Text passage:
- - - -

Validity of the Shear Panel Theory as a Reduced Modelling Approach ^†

Abstract

The increasing complexity of large-scale thin-walled structures can be handled by using a hierarchical modelling approach. However, in structural engineering a true preliminary design phase is frequently skipped, since reduced models are often either unavailable or unsuitable for the necessary degree of complexity. Before FEM became established, the shear panel theory was used to calculate thin-walled structures efficiently. While numerical finite element formulations of the shear panel theory have been compared to analytical solutions only, there has been limited review of the validity of the underlying assumptions and accuracy of the analytical model itself. The question arises of whether the shear panel theory provides a suitable reduced modelling approach. The aim of this work is to investigate the limitations of the shear panel theory within the preliminary design of thin-walled structures. An extensive parameter study using a detailed FEM model of a plane shear panel was conducted to compare the calculated stiffness and stress state with those of the analytical model. The models show different behaviour in stiffness and stress state for non-rectangular panels. This indicates that the assumptions of the shear panel theory violate the compatibility conditions between the shear panel and the surrounding stiffeners for non-rectangular panels.

1. Introduction

The design of large-scale thin-walled structures, as found in aircraft, is increasingly driven by multidisciplinary requirements. Besides structural requirements, considerations of environmental impact [1] and cost [2,3] need to be considered early in the design process. This increasing complexity can be handled by using a hierarchical modelling approach throughout the design process, consisting of the conception, preliminary and detailed design phases.

For the preliminary design phase of aircraft structures, different methods and strategies have been developed. For the rapid sizing of stiffened shells in the preliminary design phase, Quatmann and Reimerdes [4] created a Finite Element Method (FEM) shell element that included analytical formulas for the concept of effective width. More complex formulas for the post-buckling behaviour introduced by Mittelstedt and Schröder [5] and Mittelstedt et al. [6], as well as analytical criteria for frame design [7,8,9], could be integrated in such a sizing algorithm. Grihon et al. [10] describe toolchains used to optimize aircraft structures in the different design phases. The starting point for the calculations is usually a global Finite Element Model of a full aircraft consisting of structural elements. Inner forces are then evaluated with analytical tools to rapidly optimize substructures. The authors describe a lack of consistency between the models across the three design phases. In order to ensure consistency and formalize the design process for structures, Richstein and Schröder [11] combined the definition of a structure [12] with product development according to VDI guideline 2221 [13], highlighting the importance of suitable models in each phase. Before FEM became established, the shear panel theory (SPT) was used to calculate complex wing and fuselage structures in a simple and efficient way [14]. Shear panel theory can therefore be seen as a modelling approach that bridges the gap between analytical methods and highly detailed FEM models.

- - - -

Written task: In the text on shear panel theory, what did Quatmann and Reimerdes create for the rapid sizing of stiffened shells in the preliminary design phase?

Given records:
- - - -

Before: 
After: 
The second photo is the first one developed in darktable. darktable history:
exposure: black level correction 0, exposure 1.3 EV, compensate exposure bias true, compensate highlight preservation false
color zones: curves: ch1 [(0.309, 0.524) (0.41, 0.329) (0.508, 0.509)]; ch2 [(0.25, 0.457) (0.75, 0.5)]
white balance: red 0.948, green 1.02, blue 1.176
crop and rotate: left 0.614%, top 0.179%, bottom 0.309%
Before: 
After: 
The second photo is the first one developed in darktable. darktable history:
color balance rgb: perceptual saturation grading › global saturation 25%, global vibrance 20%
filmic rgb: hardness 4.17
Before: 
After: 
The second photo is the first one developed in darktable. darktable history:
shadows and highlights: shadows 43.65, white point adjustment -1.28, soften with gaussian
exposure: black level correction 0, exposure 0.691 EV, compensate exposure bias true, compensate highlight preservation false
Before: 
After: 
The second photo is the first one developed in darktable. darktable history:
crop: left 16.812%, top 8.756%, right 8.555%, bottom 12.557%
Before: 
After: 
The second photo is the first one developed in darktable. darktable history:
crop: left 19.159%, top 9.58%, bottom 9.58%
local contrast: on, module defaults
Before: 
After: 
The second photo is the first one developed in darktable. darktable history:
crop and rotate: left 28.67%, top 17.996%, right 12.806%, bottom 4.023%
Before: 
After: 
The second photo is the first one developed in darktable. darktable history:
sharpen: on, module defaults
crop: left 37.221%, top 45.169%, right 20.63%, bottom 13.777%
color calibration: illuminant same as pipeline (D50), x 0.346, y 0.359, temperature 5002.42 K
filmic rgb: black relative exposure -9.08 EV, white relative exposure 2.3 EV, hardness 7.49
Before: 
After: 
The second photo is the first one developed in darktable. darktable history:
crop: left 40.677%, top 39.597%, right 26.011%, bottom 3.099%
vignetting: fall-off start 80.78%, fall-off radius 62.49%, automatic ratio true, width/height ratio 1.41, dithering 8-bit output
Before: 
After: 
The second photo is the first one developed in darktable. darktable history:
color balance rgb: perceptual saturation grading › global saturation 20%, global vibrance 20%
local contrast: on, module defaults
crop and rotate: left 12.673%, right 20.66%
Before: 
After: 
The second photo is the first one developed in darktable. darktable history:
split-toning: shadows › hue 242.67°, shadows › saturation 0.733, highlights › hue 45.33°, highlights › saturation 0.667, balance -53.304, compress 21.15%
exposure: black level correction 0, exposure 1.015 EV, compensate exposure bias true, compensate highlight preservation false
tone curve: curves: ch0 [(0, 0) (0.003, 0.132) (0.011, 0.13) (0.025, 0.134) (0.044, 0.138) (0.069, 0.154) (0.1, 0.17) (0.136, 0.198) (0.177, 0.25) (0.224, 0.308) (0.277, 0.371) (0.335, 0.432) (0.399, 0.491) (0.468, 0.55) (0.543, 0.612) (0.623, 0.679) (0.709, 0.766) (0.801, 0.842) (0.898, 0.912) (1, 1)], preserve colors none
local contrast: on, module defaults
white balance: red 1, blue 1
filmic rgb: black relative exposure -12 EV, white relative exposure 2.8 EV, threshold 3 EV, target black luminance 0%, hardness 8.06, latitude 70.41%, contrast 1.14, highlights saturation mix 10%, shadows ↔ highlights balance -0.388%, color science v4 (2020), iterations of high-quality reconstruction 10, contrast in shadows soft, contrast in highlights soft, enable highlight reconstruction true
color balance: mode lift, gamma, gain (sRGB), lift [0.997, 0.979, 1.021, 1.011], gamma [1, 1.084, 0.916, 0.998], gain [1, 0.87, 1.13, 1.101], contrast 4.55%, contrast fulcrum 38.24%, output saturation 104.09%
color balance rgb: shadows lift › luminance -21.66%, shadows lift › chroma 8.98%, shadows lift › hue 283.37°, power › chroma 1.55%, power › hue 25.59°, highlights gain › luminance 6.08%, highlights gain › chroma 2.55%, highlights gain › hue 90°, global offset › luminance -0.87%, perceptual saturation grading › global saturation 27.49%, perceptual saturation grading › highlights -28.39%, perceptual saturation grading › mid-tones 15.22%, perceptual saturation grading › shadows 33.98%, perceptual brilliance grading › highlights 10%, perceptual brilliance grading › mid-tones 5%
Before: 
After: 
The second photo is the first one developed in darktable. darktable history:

- - - -

Result below: A Finite Element Method (FEM) shell element that included analytical formulas for the concept of effective width.